------ Supplied entries

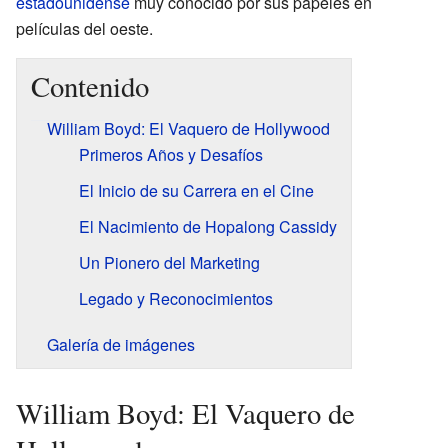
estadounidense
muy conocido por sus papeles en
películas del oeste.
Contenido
William Boyd: El Vaquero de Hollywood
Primeros Años y Desafíos
El Inicio de su Carrera en el Cine
El Nacimiento de Hopalong Cassidy
Un Pionero del Marketing
Legado y Reconocimientos
Galería de imágenes
William Boyd: El Vaquero de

------------

## How to complete this task
Could you please return the entries above exactly, minus the pictures?

## Worked solution
estadounidense
muy conocido por sus papeles en
películas del oeste.
Contenido
William Boyd: El Vaquero de Hollywood
Primeros Años y Desafíos
El Inicio de su Carrera en el Cine
El Nacimiento de Hopalong Cassidy
Un Pionero del Marketing
Legado y Reconocimientos
Galería de imágenes
William Boyd: El Vaquero de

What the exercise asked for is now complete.